Imagem: Aline Gomes/Folha Vitória
Cerca de 781 mil pessoas devem receber o diagnóstico de câncer por ano, até 2028, segundo o Instituto Nacional do Câncer (Inca). De uma hora para outra, consultas e termos médicos passam a ocupar a rotina dessas pessoas, dividindo a vida entre o antes e o depois.
Como lidar com essa mudança foi um dos temas debatidos durante o segundo dia do4º Congresso de Oncologia do Hospital Santa Rita, realizado no Centro de Convenções de Vitória. O painel “A vida além do câncer” contou com a mastologista Jeane Pissara e a psicóloga Lorranny Guedes, nesta sexta-feira (15).
Para as especialistas do Hospital Santa Rita, enfrentar a doença vai muito além do tratamento clínico. O acolhimento emocional, o suporte psicológico e a forma como o paciente é tratado fazem parte do processo de recuperação.
Se nós, que entendemos de saúde, muitas vezes não temos sabedoria para lidar com um diagnóstico desses, imagina a sociedade.
Jeane Pissara, mastologista do Hospital Santa Rita
Segundo ela, o impacto emocional da descoberta ainda é subestimado, apesar de ser um dos momentos mais delicados de toda a jornada do paciente. Um dos maiores desafios é evitar que a doença passe a definir quem aquela pessoa é.
“O câncer não é a identidade do paciente. O câncer não define ninguém”, reforça. Ela explica que, muitas vezes, a pessoa deixa de ser vista pelo nome, profissão, história ou personalidade e passa a ser reconhecida apenas pela doença, um processo que pode aumentar ainda mais o sofrimento emocional.
O impacto emocional do câncer
A psicóloga Lorranny Guedes, que atua com pacientes oncológicos, explica que o impacto emocional do câncer começa já no momento da confirmação da doença. “Receber o diagnóstico é um trauma”, afirma.

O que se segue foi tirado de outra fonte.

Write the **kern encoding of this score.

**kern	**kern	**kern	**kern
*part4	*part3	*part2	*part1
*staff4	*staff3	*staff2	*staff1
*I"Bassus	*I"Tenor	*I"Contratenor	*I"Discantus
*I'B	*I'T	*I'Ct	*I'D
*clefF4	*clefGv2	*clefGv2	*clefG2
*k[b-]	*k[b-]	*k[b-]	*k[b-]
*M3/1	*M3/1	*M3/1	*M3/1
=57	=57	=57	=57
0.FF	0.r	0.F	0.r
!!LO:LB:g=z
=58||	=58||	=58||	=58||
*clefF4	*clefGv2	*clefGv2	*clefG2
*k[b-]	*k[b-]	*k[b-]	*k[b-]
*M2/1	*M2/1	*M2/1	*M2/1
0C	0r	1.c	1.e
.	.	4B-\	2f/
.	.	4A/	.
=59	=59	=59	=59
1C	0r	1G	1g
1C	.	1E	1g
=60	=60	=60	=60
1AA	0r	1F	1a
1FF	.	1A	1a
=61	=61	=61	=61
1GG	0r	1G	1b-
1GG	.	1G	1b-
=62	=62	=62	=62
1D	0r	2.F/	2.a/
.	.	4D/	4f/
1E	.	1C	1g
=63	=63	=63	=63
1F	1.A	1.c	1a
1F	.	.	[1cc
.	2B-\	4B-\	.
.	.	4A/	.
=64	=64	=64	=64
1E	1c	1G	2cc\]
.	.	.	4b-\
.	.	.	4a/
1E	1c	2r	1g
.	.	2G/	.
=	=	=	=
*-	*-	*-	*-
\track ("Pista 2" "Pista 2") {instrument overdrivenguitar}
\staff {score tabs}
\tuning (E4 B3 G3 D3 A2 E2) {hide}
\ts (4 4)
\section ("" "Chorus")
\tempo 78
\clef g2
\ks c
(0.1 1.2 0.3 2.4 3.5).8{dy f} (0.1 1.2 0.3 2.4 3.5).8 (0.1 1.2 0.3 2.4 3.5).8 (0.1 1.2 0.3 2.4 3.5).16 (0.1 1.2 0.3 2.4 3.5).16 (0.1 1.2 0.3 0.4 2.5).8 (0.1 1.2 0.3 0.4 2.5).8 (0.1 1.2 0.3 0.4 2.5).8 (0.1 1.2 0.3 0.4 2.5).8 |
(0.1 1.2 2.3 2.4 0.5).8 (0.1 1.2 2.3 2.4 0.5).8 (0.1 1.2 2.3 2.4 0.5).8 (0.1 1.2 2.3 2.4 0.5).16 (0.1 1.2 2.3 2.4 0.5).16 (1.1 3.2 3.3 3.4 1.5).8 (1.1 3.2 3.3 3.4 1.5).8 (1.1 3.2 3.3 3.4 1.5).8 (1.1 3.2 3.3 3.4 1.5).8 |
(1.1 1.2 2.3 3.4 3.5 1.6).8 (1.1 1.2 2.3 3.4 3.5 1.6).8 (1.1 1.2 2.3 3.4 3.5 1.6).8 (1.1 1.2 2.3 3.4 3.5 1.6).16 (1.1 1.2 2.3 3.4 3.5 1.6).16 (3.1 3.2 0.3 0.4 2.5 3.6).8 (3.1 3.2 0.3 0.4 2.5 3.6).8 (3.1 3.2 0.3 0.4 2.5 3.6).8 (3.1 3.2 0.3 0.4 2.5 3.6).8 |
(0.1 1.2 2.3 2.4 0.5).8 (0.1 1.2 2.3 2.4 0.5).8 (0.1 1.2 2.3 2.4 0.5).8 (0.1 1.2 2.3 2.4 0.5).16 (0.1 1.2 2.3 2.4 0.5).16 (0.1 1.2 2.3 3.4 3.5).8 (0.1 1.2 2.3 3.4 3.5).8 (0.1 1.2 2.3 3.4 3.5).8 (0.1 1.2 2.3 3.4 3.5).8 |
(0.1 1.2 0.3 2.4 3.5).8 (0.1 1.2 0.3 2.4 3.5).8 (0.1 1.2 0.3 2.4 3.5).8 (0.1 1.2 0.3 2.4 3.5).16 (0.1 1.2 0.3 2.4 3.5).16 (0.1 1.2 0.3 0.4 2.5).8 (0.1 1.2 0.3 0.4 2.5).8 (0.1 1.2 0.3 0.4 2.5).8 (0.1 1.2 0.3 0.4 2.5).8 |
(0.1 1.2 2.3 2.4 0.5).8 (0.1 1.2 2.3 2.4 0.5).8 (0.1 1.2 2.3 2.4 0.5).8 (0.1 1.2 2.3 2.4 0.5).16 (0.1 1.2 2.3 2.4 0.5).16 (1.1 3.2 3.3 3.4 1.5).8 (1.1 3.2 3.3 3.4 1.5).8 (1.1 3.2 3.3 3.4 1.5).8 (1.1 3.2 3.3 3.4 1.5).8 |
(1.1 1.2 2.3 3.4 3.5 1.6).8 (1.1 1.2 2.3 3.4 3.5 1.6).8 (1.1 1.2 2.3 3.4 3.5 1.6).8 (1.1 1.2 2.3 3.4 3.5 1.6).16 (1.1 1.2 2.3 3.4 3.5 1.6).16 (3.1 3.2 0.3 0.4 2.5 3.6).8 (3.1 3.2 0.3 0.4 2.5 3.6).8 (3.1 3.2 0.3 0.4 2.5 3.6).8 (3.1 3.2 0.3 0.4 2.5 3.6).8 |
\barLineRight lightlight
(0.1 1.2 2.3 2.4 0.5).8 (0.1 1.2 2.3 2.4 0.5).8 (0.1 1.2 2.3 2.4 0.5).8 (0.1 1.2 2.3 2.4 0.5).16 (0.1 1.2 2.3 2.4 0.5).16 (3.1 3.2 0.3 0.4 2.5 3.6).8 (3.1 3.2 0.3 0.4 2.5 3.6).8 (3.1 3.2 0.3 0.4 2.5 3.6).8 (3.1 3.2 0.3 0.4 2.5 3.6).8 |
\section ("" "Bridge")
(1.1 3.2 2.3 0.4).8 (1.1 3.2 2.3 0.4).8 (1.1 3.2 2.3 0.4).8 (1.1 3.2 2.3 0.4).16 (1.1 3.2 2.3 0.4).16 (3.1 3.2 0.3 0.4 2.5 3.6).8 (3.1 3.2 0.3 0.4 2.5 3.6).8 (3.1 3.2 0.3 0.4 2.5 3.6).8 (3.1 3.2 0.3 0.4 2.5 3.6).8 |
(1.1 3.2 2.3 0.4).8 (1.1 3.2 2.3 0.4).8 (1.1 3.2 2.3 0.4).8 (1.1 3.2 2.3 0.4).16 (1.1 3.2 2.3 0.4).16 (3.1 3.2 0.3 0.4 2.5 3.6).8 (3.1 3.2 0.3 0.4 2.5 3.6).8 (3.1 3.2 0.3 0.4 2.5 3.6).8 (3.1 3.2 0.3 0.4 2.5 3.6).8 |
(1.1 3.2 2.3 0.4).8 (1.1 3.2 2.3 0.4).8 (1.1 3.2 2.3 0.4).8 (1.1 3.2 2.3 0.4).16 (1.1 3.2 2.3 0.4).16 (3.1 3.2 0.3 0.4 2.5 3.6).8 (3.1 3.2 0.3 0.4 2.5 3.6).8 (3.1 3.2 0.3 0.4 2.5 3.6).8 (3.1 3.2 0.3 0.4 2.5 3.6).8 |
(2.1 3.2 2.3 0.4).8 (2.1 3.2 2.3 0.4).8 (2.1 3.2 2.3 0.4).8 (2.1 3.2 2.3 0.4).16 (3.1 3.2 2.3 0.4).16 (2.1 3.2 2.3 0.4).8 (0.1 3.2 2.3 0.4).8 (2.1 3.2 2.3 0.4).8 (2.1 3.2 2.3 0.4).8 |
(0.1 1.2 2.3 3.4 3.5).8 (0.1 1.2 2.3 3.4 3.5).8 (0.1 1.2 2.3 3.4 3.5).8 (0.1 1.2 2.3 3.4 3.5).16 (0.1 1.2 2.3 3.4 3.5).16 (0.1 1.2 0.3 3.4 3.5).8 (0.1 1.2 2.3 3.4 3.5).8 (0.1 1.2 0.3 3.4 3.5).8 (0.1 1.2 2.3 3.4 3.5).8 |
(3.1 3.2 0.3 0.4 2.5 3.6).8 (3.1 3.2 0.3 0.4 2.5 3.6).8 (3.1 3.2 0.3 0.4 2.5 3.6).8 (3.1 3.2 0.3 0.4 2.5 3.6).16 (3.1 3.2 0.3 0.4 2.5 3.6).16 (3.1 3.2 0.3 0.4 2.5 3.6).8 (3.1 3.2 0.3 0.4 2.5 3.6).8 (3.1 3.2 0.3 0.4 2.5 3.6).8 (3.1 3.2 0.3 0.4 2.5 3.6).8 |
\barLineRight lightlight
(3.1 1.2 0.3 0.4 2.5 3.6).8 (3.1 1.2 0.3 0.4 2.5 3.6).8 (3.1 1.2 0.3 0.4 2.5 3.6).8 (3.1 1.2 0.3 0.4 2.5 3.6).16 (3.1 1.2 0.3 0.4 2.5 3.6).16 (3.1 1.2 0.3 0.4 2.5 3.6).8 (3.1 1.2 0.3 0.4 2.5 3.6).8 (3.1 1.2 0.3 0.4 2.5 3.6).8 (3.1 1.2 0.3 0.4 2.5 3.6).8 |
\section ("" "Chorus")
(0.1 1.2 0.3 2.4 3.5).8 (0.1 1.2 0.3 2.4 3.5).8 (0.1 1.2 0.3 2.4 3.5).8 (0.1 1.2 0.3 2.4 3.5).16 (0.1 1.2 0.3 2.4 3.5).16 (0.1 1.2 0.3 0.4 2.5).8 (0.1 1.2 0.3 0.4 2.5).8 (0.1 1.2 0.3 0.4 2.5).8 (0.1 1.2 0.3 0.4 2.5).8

Isso porque, além do medo da morte, o paciente frequentemente enfrenta inseguranças relacionadas ao próprio corpo, à autonomia, ao trabalho e às relações pessoais.
Por isso, o acompanhamento psicológico se torna fundamental desde os primeiros momentos. “É preciso ressignificar desejos e fortalecer o emocional”, explica a especialista.
Entretanto, o sofrimento não atinge apenas quem recebe o diagnóstico e familiares e acompanhantes também precisam de atenção. Em muitos casos, o medo da perda começa antes mesmo de qualquer agravamento clínico, gerando ansiedade, exaustão emocional e sensação de impotência.
“É preciso cuidar do acompanhante, já que muitos sentem o luto precoce”, alerta a psicóloga.
É nesse momento que o acolhimento ganha papel central, pois o paciente precisa sentir que continua sendo ouvido e respeitado para além do diagnóstico. “O acolhimento é uma das ferramentas mais essenciais do tratamento”, destaca Jeane.
A esperança também faz diferença durante o tratamento, segundo a especialista. Para ela, manter perspectivas de futuro, vínculos afetivos e projetos de vida ajuda diretamente na adesão terapêutica e na qualidade de vida.
O paciente precisa ter esperança. O acompanhante precisa ter esperança. É essa esperança que faz com que ele tenha força para continuar o tratamento.
Jeane Pissara, mastologista do Hospital Santa Rita
Congresso debate fortalecimento da oncologia
O 4º Congresso de Oncologia do Hospital Santa Rita reuniu, entre os dias 14 e 15 de maio, especialistas e profissionais da saúde para discutir avanços, desafios e estratégias no cuidado oncológico.
A programação incluiu palestras, simpósios, mesas-redondas e sessões científicas. O objetivo do evento foi criar um ambiente de troca de experiências entre profissionais da oncologia, pesquisadores e gestores da área da saúde.